3.19.2008

“I like its level talk.”

I’ve written before (the repetitions of reading) about the times I saw Michael Hofmann speak at BU. Once, for a translation seminar in the snow-bound spring of 1999, when he discussed his work as a translator. Unfortunately, I didn’t take any notes that afternoon. The next time I saw him was about a year or two later, in the same room but at night with a much smaller audience, when he read his own verse. He seemed frustrated or distracted by his poems and after a while asked if anyone wanted him to read anything in particular. I had been entranced by his book Approximately Nowhere (Faber & Faber, 1999) and was especially struck by the poem “XXXX,” so I asked if he might read it. That book remains a type of talisman for me amidst my library. The aforementioned poem ends with this stanza:


“I’m quarrelsome, charming, lustful, inconsolable, broken.
I have the radio on as much as ever my father did,
carrying it with me from room to room.
I like its level talk.”


An image that often leads me to Cocteau’s Orphée, my own dependence on music filtered through stereo speakers, at home or in the car, the “level talk” of voices that explain and console. In a 2005 interview with Mark Thwaite, Hofmann spoke of his reasons for publishing less poetry after Approximately Nowhere:


“ I haven’t written so many poetry books – four – that they aren’t all important to me, if that doesn’t sound a little plaintive. But with its two-part organization, and the clutch of poems about my father and growing up and so on, I suppose Acrimony packs the most punch. It seems like a book I might have written on purpose, and not like the others, which contain more or less whatever I managed to write over a certain period. I still feel close to the poems in it – especially in the first, non-father, part – which is a little alarming, after almost twenty years. Somewhere in there is the clue too to why I haven’t written more, and why I’m hardly writing anything now. There doesn’t seem to me much wrong with what I have written, but at the same time I don’t want to write any more of it; I’m looking – or waiting – for some kind of new orientation. I’m not sure to what extent I’ve failed – dried up or gone away – and to what extent I’m doing what I always did and always wanted to do, which is a mix of things. That archaic designation, “man of letters”. Though of course I never imagined I’d be reduced to a poem every other year, or whatever it is! A friendly critic – I’m thinking of Dennis O’Driscoll – told me my poems must have taken a lot of living, and that a hiatus in production was not unexpected, and possibly a good thing. I’d like to find some way of writing that was less exorbitant, less antagonistic, less cannibalistic…”

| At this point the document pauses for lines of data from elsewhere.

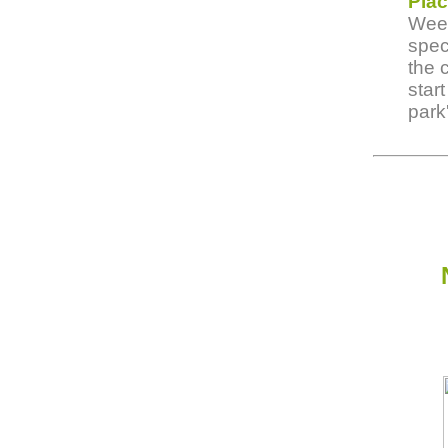
Pla
Week
spec
the 
star
park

Of course, his edition of poems by Durs Grünbein and the anthology Twentieth-Century German Poetry are evidence that his distinctive voice remains active through translation. Grünbein, in particular, has been another revelation for me. There’s excellent video footage online, by the way, of Grünbein and Hofmann reading for the Griffin Trust in Canada in 2006 (scroll down).

Faber has now published Hofmann’s Selected Poems, which I’ve just finished reading. For me, the attraction of this edition is the final section of new poems, several of which I’ve seen in magazines in recent years. “Broken Nights,” for instance, came out in the London Review of Books in 2003, built with short, jagged, somnambulant lines, that once again evoke a radio as a type of nocturnal solace or accompaniment:


“Wondering how soon
It might be safe
To turn on the wireless,
Without it being either
New Age
Help you through the night
Seducer mellotrons
(What’s a tron, mellow I can do?)
Or merely dependency inducing
And wehrzersetzend,
Deleterious for morale of the troops.”


The fact that he’s chosen only seven new poems to include is a moment of synchronicity for me right now, attuned as I am to minimalist gestures. What I want to understand further, as a reader and poet, is when and how to be silent. How much effort we require for the act (ritual) of reading others, the pleasure and discipline of saying nothing.